### Data shown
——
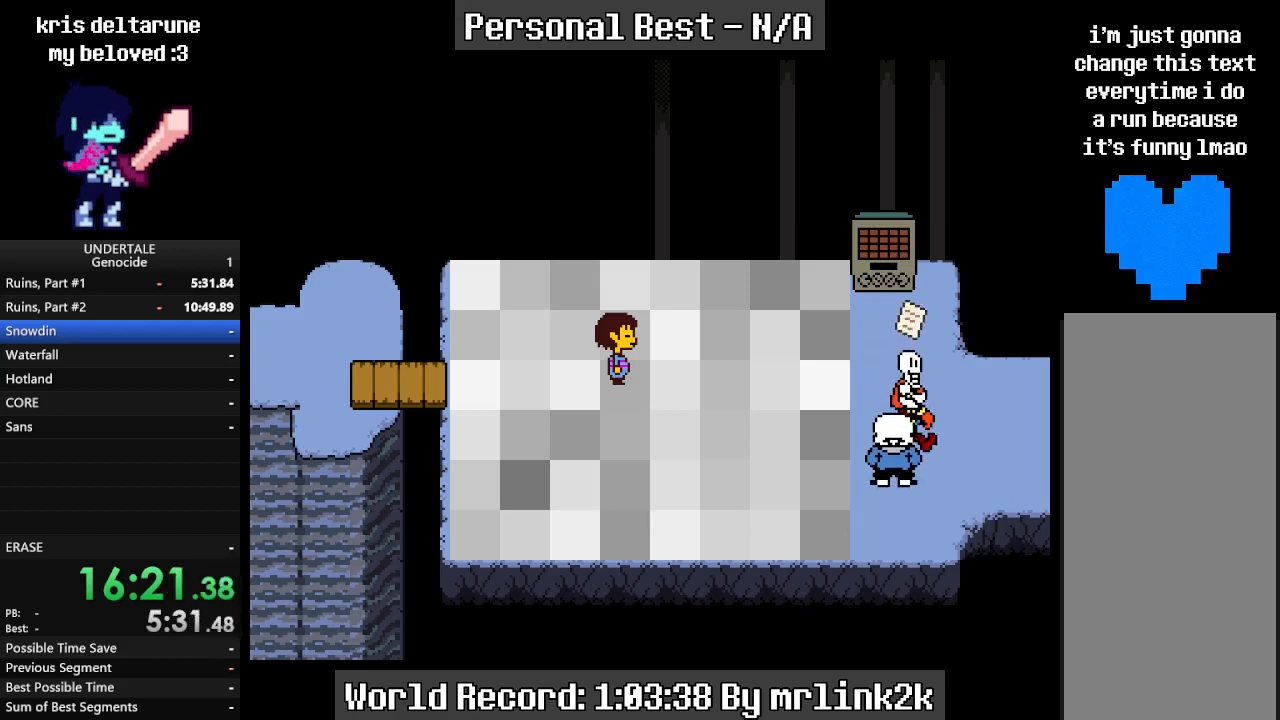
{"keys": ["right"], "events": []}
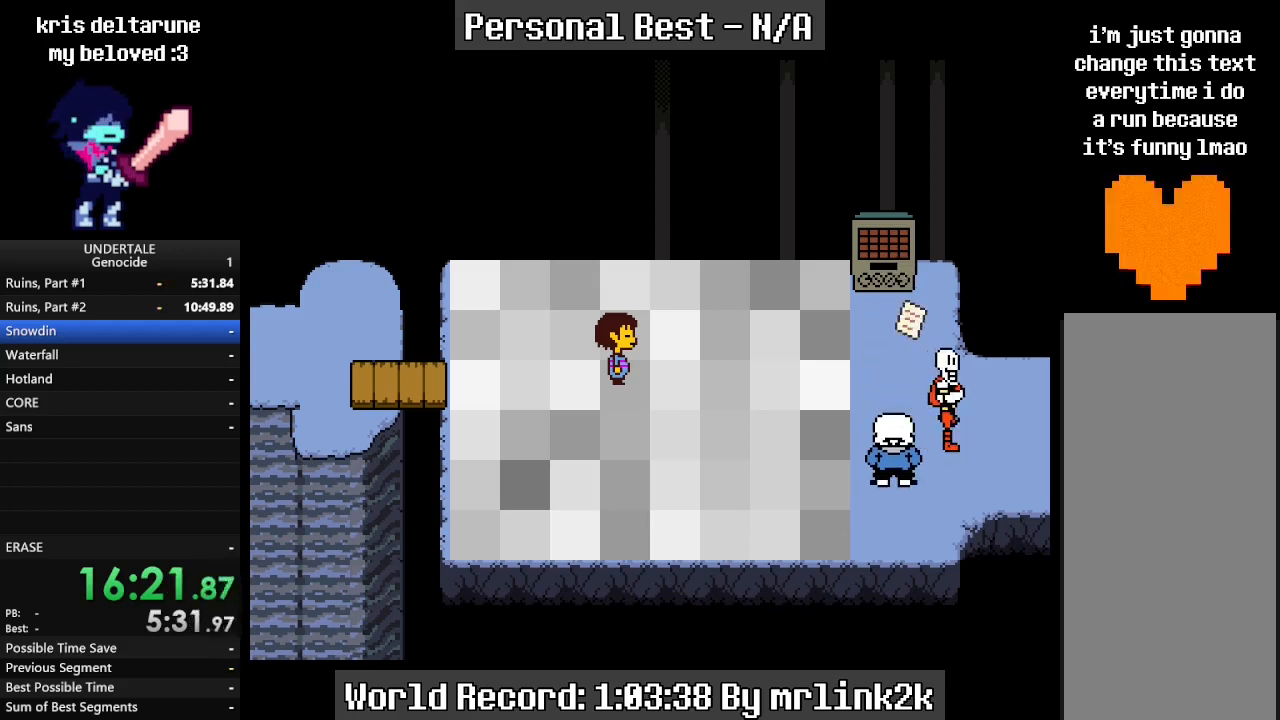
{"keys": ["right"], "events": []}
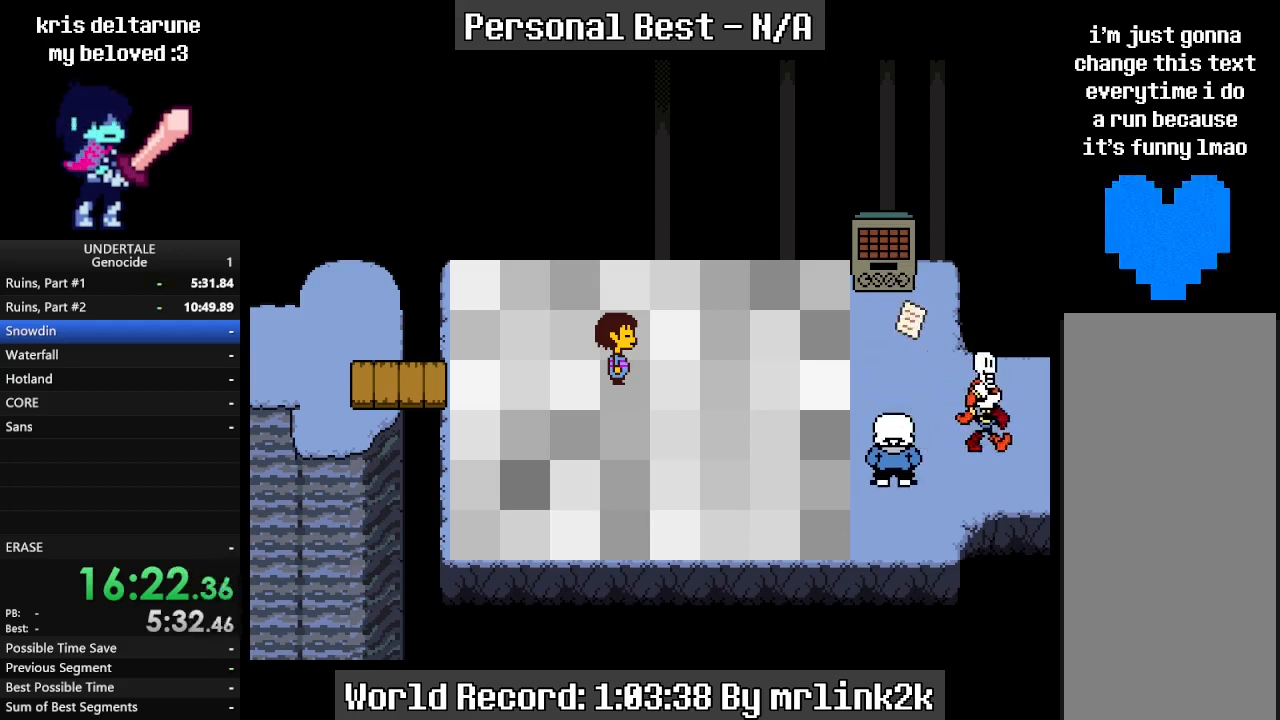
{"keys": ["right"], "events": []}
——
Please write every line above out exactly as given, except for any pictures.

### Answer space
{"keys": ["right"], "events": []}
{"keys": ["right"], "events": []}
{"keys": ["right"], "events": []}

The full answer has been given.